La forma tiene además una consecuencia sensorial: al ser hueca, cruje de manera distinta a una lámina plana, con un sonido más seco y una fractura más limpia.
La geometría como solución: por qué los snacks tienen esas formas
Las formas de los aperitivos parecen decisiones de marketing y en buena parte lo son, pero muchas responden a exigencias técnicas que condicionan qué es posible fabricar.
El maíz extrusionado se produce cociendo una masa a presión y haciéndola pasar por un molde. Al salir, la caída brusca de presión evapora el agua contenida y expande el producto.
Ese proceso permite formas muy variadas, pero cada una tiene consecuencias sobre la resistencia del producto terminado. Una lámina plana y fina se rompe con facilidad; una estructura cerrada y curva aguanta bastante más.
La forma cónica hueca es de las más eficientes en ese sentido. Distribuye la presión a lo largo de la superficie curva en lugar de concentrarla en un punto, igual que hace una cúpula arquitectónica.
Esa resistencia tiene un valor económico directo en distribución. La rotura durante el transporte es una merma silenciosa: nadie devuelve una bolsa de fragmentos, pero el cliente que se la encuentra no repite.
Hay además un componente sensorial que la industria estudia con bastante detalle.
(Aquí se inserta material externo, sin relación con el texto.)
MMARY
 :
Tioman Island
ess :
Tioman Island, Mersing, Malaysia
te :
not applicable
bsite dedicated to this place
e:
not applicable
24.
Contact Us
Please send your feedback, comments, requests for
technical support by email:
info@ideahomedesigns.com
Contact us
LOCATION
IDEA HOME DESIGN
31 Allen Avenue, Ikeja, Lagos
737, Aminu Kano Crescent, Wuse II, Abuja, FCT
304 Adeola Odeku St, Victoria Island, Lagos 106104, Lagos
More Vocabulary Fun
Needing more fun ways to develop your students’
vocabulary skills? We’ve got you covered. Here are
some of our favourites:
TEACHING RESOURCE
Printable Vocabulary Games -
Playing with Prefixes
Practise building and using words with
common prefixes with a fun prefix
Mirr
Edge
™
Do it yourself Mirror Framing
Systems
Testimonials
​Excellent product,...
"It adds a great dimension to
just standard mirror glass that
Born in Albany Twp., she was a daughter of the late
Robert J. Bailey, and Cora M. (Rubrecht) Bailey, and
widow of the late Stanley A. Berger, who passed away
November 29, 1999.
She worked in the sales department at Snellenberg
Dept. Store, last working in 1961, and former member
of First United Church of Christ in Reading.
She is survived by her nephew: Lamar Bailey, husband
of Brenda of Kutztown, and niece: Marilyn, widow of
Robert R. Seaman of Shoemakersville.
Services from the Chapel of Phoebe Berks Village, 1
El sonido de un aperitivo al morderlo influye en la percepción de frescura y de calidad tanto como la textura en boca.
Una estructura hueca produce una fractura más seca y sonora que una lámina compacta, y eso se traduce en una sensación de mayor crujiente aunque la composición sea idéntica.
Por eso la forma no es intercambiable: cambiarla altera la experiencia del producto más allá de su aspecto.
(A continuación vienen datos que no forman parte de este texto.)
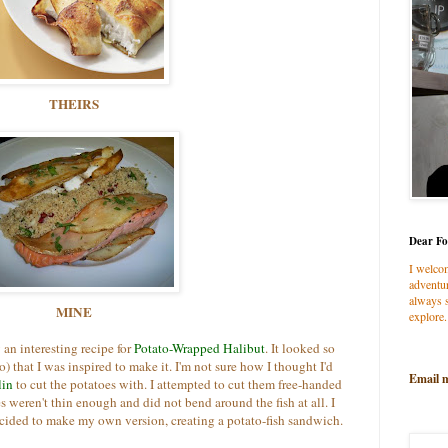
THEIRS
Dear Fo
I welco
adventur
always s
MINE
explore.
w an interesting recipe for
Potato-Wrapped Halibut
. It looked so
o) that I was inspired to make it. I'm not sure how I thought I'd
Email 
lin
to cut the potatoes with. I attempted to cut them free-handed
s weren't thin enough and did not bend around the fish at all. I
cided to make my own version, creating a potato-fish sandwich.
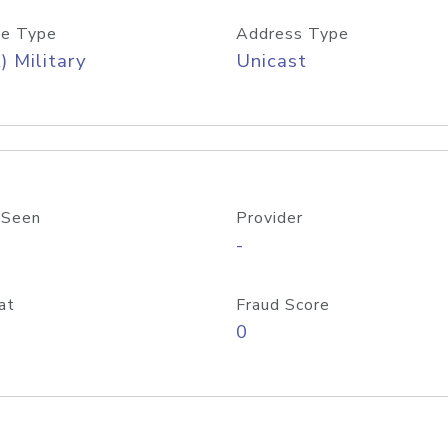
e Type
Address Type
) Military
Unicast
 Seen
Provider
-
at
Fraud Score
0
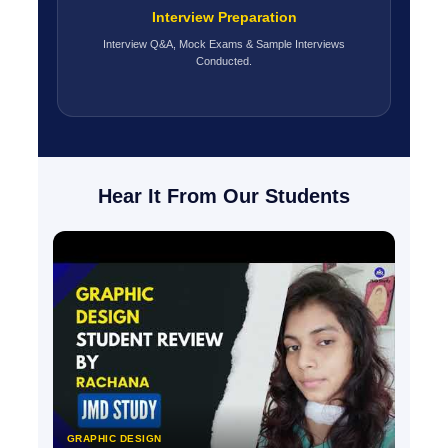
Interview Preparation
Interview Q&A, Mock Exams & Sample Interviews
Conducted.
Hear It From Our Students
GRAPHIC DESIGN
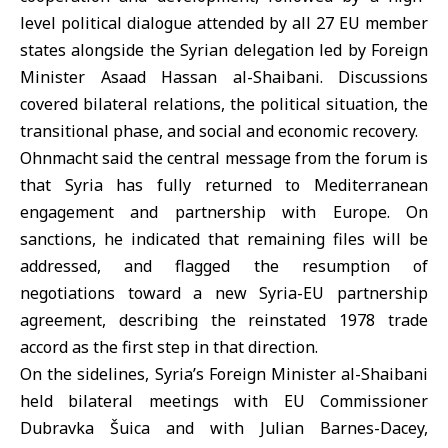
level political dialogue attended by all 27 EU member
states alongside the Syrian delegation led by Foreign
Minister Asaad Hassan al-Shaibani. Discussions
covered bilateral relations, the political situation, the
transitional phase, and social and
economic recovery
.
Ohnmacht said the central message from the forum is
that Syria has fully returned to Mediterranean
engagement and partnership with
Europe
. On
sanctions, he indicated that remaining files will be
addressed, and flagged the resumption of
negotiations toward a new Syria-EU partnership
agreement, describing the reinstated 1978 trade
accord as the first step in that direction.
On the sidelines, Syria’s Foreign Minister al-Shaibani
held bilateral meetings with EU Commissioner
Dubravka Šuica and with Julian Barnes-Dacey,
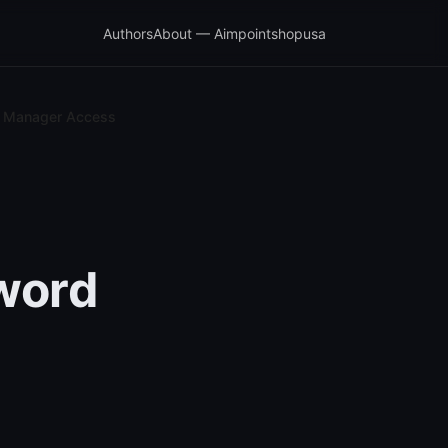
Authors
About — Aimpointshopusa
d Manager Access
word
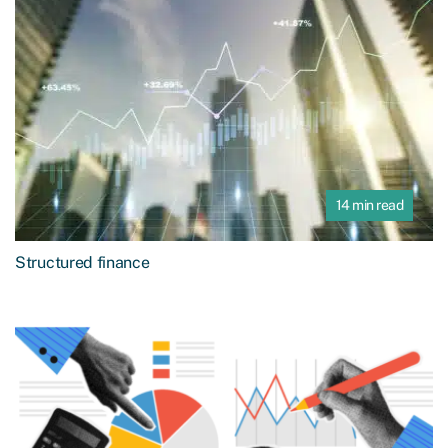
14 min read
Structured finance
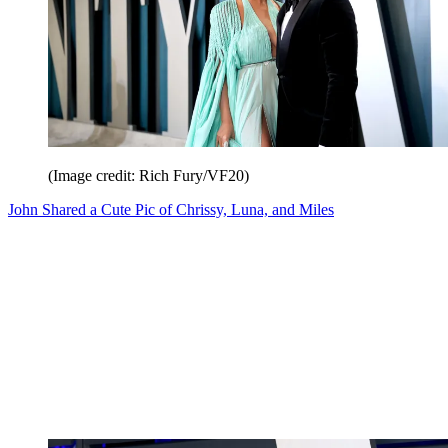
(Image credit: Rich Fury/VF20)
John Shared a Cute Pic of Chrissy, Luna, and Miles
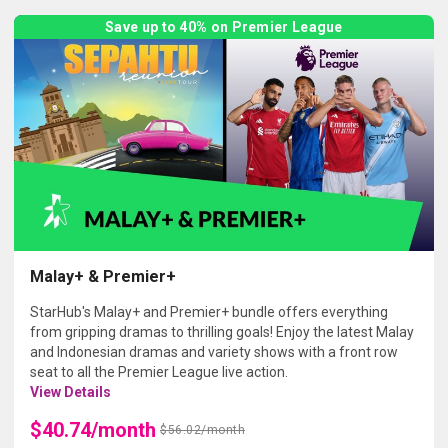
Save up to 40% on Premier League
Malay+ & Premier+
StarHub's Malay+ and Premier+ bundle offers everything
from gripping dramas to thrilling goals! Enjoy the latest Malay
and Indonesian dramas and variety shows with a front row
seat to all the Premier League live action.
View Details
$40.74/month
$56.02/month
Sobre el formato de treinta y cinco gramos, ocupa una franja intermedia útil en un surtido. Permite un precio de venta por debajo del de las bolsas de cuarenta y cinco sin que el envase resulte escaso a la vista.
Esa posición amplía el público de una máquina, porque hay un consumo de impulso que descarta el precio de la bolsa grande pero sí acepta el de la mediana.
La caja se sirve precintada de fábrica con lote y fecha de consumo preferente legibles.
Esa resistencia estructural tiene un valor económico directo en distribución. La rotura durante el transporte es una merma silenciosa: nadie devuelve una bolsa de fragmentos, pero el cliente que se la encuentra no vuelve a pulsar ese botón.